(PROVIDED DATA):
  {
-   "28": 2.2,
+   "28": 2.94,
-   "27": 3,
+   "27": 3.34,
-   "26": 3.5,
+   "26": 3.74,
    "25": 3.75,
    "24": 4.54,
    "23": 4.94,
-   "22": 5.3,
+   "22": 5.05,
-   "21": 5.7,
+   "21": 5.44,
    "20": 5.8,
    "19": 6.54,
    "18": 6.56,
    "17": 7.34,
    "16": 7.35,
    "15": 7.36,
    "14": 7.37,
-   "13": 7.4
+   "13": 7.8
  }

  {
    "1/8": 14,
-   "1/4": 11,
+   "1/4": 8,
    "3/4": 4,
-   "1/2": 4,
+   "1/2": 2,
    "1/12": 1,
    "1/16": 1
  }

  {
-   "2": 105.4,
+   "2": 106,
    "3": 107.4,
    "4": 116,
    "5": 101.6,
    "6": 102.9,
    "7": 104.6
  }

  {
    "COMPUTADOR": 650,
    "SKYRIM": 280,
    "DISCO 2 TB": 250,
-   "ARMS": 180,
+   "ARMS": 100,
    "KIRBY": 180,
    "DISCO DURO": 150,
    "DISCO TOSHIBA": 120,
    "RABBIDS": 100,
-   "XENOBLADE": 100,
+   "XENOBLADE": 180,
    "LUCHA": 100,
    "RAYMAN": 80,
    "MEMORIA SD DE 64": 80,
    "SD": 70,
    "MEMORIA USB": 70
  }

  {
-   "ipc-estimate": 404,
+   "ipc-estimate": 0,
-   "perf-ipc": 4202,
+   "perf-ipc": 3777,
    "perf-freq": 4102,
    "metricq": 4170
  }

---

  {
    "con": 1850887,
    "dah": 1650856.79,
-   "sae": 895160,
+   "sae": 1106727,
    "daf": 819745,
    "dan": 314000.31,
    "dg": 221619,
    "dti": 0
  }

(WHAT IS NEEDED):
Check each line in the records above for the word "perf". Return those that have it.

(SOLUTION):
-   "perf-ipc": 4202,
+   "perf-ipc": 3777,
    "perf-freq": 4102,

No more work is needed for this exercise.